Professor William Browne

Bio

Bill Browne is Professor of Statistics in the School of Education, University of Bristol. He studied all his degrees at the University of Bath finishing his PhD in the maths school in 1998. He has been a professor at Bristol for 11.5 years having spent seven years at the School of Veterinary Science as Professor of Biostatistics before moving to Education. He also was the founding director of the Jean Golding Institute for Data Intensive research from 2015-2017. 

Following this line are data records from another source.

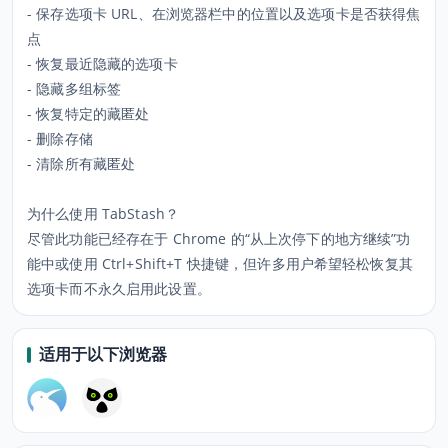
- 保存选项卡 URL、在浏览器栏中的位置以及选项卡是否获得焦
点
- 恢复最近隐藏的选项卡
- 隐藏多组标签
- 恢复特定的藏匿处
- 删除存储
- 清除所有藏匿处
为什么使用 TabStash？
尽管此功能已经存在于 Chrome 的“从上次停下的地方继续”功
能中或使用 Ctrl+Shift+T 快捷键，但许多用户希望轻松恢复其
选项卡而不永久启用此设置。
适用于以下浏览器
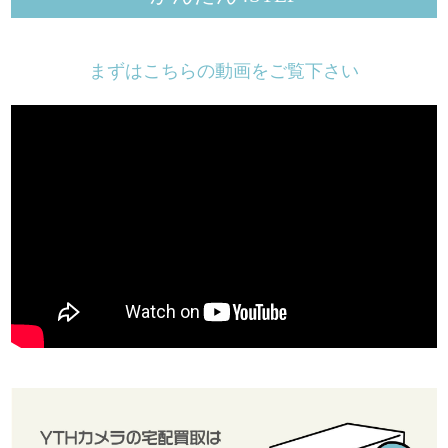
まずはこちらの動画をご覧下さい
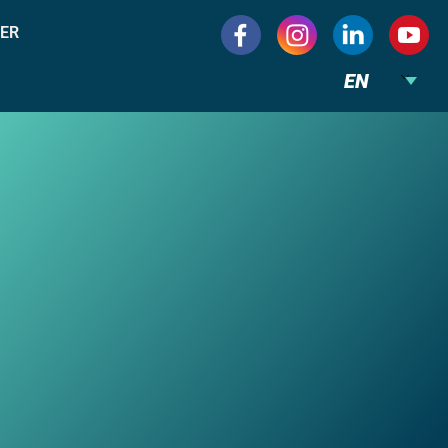
ER
EN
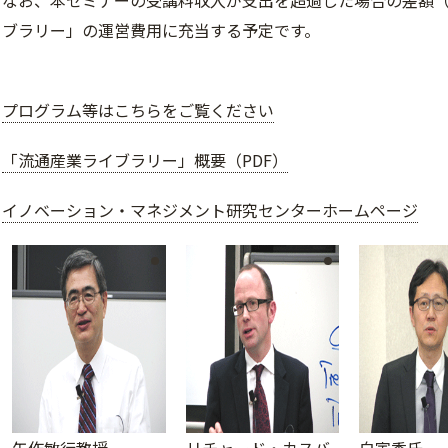
なお、本セミナーの受講料収入が支出を超過した場合の差額（
ブラリー」の運営費用に充当する予定です。
プログラム等はこちらをご覧ください
「流通産業ライブラリー」概要（PDF）
イノベーション・マネジメント研究センターホームページ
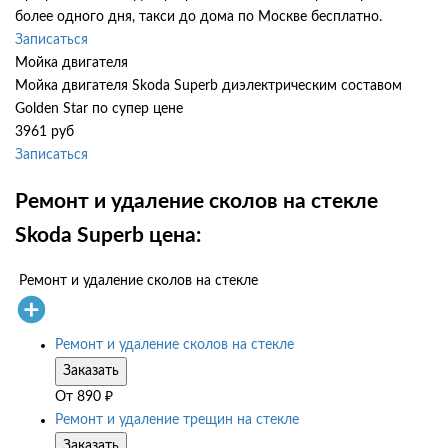
более одного дня, такси до дома по Москве бесплатно.
Записаться
Мойка двигателя
Мойка двигателя Skoda Superb диэлектрическим составом
Golden Star по супер цене
3961 руб
Записаться
Ремонт и удаление сколов на стекле
Skoda Superb цена:
Ремонт и удаление сколов на стекле
Ремонт и удаление сколов на стекле
Заказать
От
890
₽
Ремонт и удаление трещин на стекле
Заказать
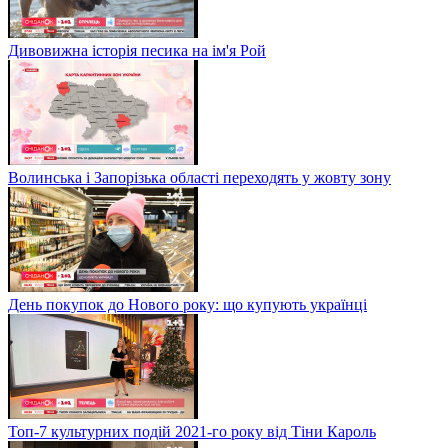
Дивовижна історія песика на ім'я Рой
Волинська і Запорізька області переходять у жовту зону
День покупок до Нового року: що купують українці
Топ-7 культурних подій 2021-го року від Тіни Кароль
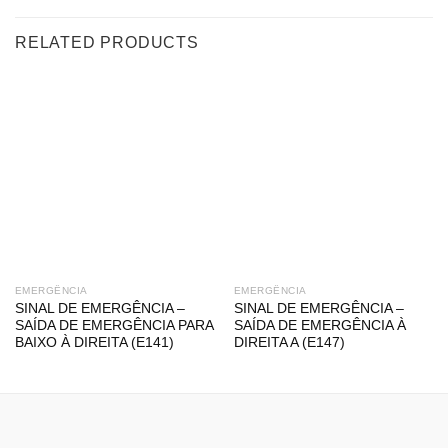
RELATED PRODUCTS
EMERGÊNCIA
EMERGÊNCIA
SINAL DE EMERGÊNCIA –
SINAL DE EMERGÊNCIA –
SAÍDA DE EMERGÊNCIA PARA
SAÍDA DE EMERGÊNCIA À
BAIXO À DIREITA (E141)
DIREITA A (E147)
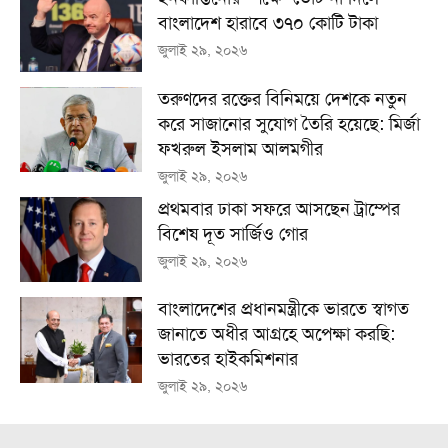
বাংলাদেশ হারাবে ৩৭০ কোটি টাকা
জুলাই ২৯, ২০২৬
তরুণদের রক্তের বিনিময়ে দেশকে নতুন
করে সাজানোর সুযোগ তৈরি হয়েছে: মির্জা
ফখরুল ইসলাম আলমগীর
জুলাই ২৯, ২০২৬
প্রথমবার ঢাকা সফরে আসছেন ট্রাম্পের
বিশেষ দূত সার্জিও গোর
জুলাই ২৯, ২০২৬
বাংলাদেশের প্রধানমন্ত্রীকে ভারতে স্বাগত
জানাতে অধীর আগ্রহে অপেক্ষা কর‌ছি:
ভারতের হাইকমিশনার
জুলাই ২৯, ২০২৬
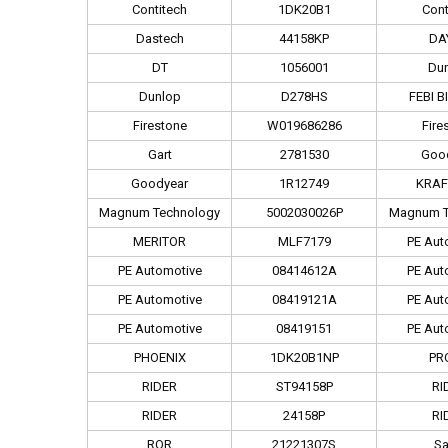
Contitech
1DK20B1
Cont
Dastech
44158KP
DA
DT
1056001
Du
Dunlop
D278HS
FEBI B
Firestone
W019686286
Fire
Gart
2781530
Goo
Goodyear
1R12749
KRAF
Magnum Technology
5002030026P
Magnum T
MERITOR
MLF7179
PE Aut
PE Automotive
08414612A
PE Aut
PE Automotive
08419121A
PE Aut
PE Automotive
08419151
PE Aut
PHOENIX
1DK20B1NP
PR
RIDER
ST94158P
RI
RIDER
24158P
RI
ROR
21221307S
S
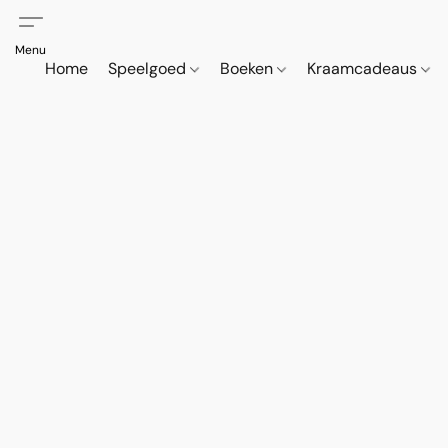
Home
Speelgoed
Boeken
Kraamcadeaus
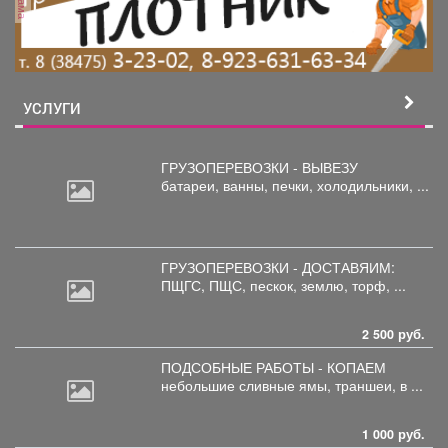
УСЛУГИ
ГРУЗОПЕРЕВОЗКИ - ВЫВЕЗУ
батареи,
ванны, печки, холодильники, ...
ГРУЗОПЕРЕВОЗКИ - ДОСТАВЯИМ:
ПЩГС,
ПЩС, пескок, землю, торф, ...
2 500 руб.
ПОДСОБНЫЕ РАБОТЫ - КОПАЕМ
небольшие
сливные ямы, траншеи, в ...
1 000 руб.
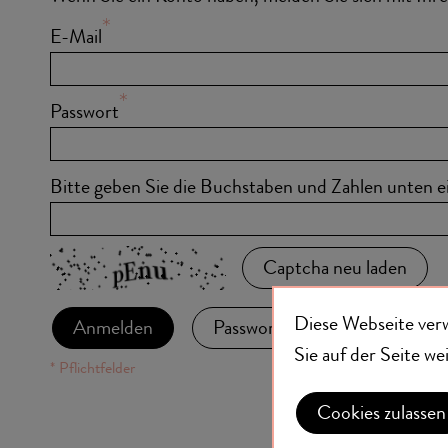
E-Mail
Passwort
Bitte geben Sie die Buchstaben und Zahlen unten e
Captcha neu laden
Diese Webseite ver
Anmelden
Passwort vergessen?
Sie auf der Seite w
Cookies zulassen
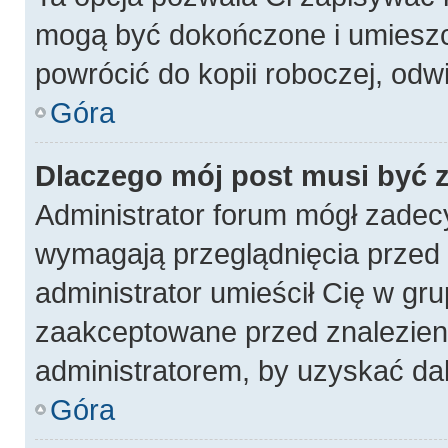
mogą być dokończone i umieszc
powrócić do kopii roboczej, odw
Góra
Dlaczego mój post musi być
Administrator forum mógł zadec
wymagają przeglądnięcia przed p
administrator umieścił Cię w gru
zaakceptowane przed znalezieni
administratorem, by uzyskać da
Góra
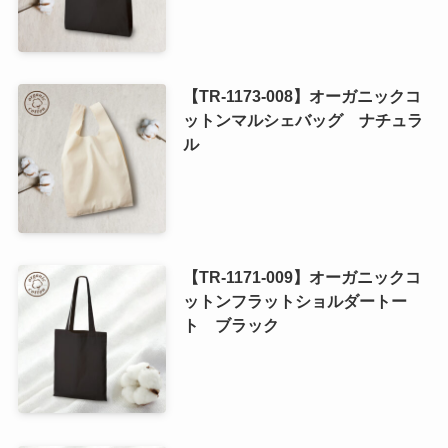
【TR-1173-008】オーガニックコ
ットンマルシェバッグ ナチュラ
ル
【TR-1171-009】オーガニックコ
ットンフラットショルダートー
ト ブラック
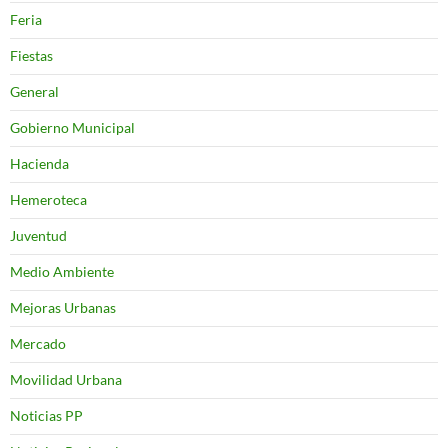
Feria
Fiestas
General
Gobierno Municipal
Hacienda
Hemeroteca
Juventud
Medio Ambiente
Mejoras Urbanas
Mercado
Movilidad Urbana
Noticias PP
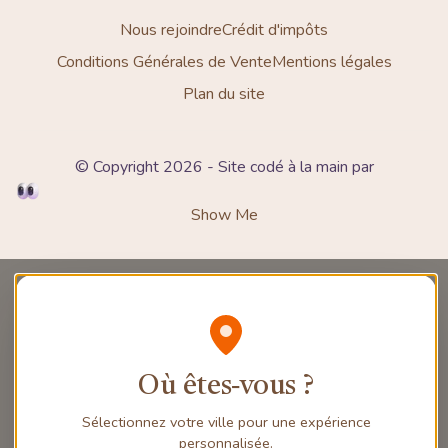
Nous rejoindre
Crédit d'impôts
Conditions Générales de Vente
Mentions légales
Plan du site
© Copyright 2026 - Site codé à la main par
Show Me
Où êtes‑vous ?
Sélectionnez votre ville pour une expérience
personnalisée.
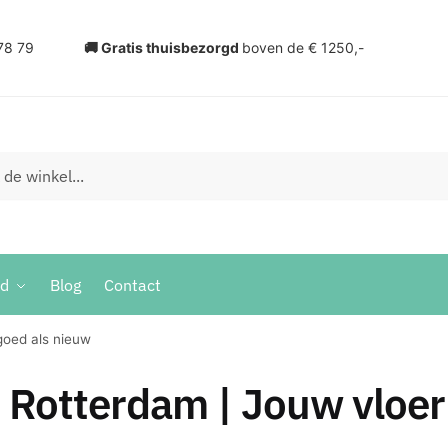
78 79
🚚 Gratis thuisbezorgd
boven de € 1250,-
ud
Blog
Contact
goed als nieuw
n Rotterdam | Jouw vloer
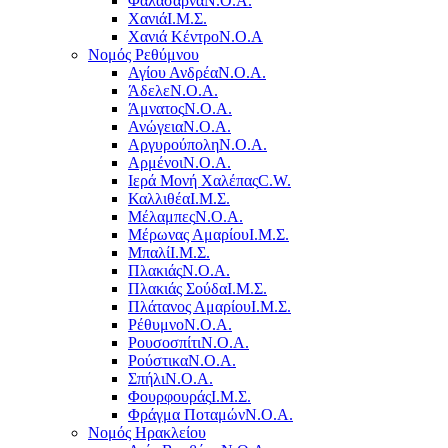
Φαλάσαρνα
Ν.Ο.Α.
Χανιά
Ι.Μ.Σ.
Χανιά Κέντρο
N.O.A
Νομός Ρεθύμνου
Αγίου Ανδρέα
Ν.Ο.Α.
Άδελε
Ν.Ο.Α.
Άμνατος
Ν.Ο.Α.
Ανώγεια
Ν.Ο.Α.
Αργυρούπολη
Ν.Ο.Α.
Αρμένοι
Ν.Ο.Α.
Ιερά Μονή Χαλέπας
C.W.
Καλλιθέα
Ι.Μ.Σ.
Μέλαμπες
Ν.Ο.Α.
Μέρωνας Αμαρίου
Ι.Μ.Σ.
Μπαλί
Ι.Μ.Σ.
Πλακιάς
Ν.Ο.Α.
Πλακιάς Σούδα
Ι.Μ.Σ.
Πλάτανος Αμαρίου
Ι.Μ.Σ.
Ρέθυμνο
Ν.Ο.Α.
Ρουσοσπίτι
Ν.Ο.Α.
Ρούστικα
Ν.Ο.Α.
Σπήλι
Ν.Ο.Α.
Φουρφουράς
Ι.Μ.Σ.
Φράγμα Ποταμών
Ν.Ο.Α.
Νομός Ηρακλείου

These days he co-directs the Centre for Multilevel Modelling and his research interests are in statistical methods, software and applications. He developed the Bayesian MCMC functionality of the MLwiN software package and has published methodology papers on multilevel modelling as well as applied papers in a variety of disciplines. More recently he has become interested in teaching of statistics and the role of automation in both statistical analysis and teaching which is the topic of his fellowship.

Research interests

Bill Browne's Turing fellowship is looking at how we might bridge the statistical skills gap through automation and improved statistical training. This works builds on a recently completed British Academy grant that created functionality in the StatJR software package to automate the production of teaching materials that use the SPSS software package.

Within the fellowship there are several strands: looking into translation across software packages; translation across different disciplines; adaptation of materials for assessment purposes; investigating what we can learn about teaching from automation and conversely what we can learn about data science training from education research. Bill hopes to work with Ben Murton at the Turing to bring together researchers and funders from different disciplines to share ideas about statistical training.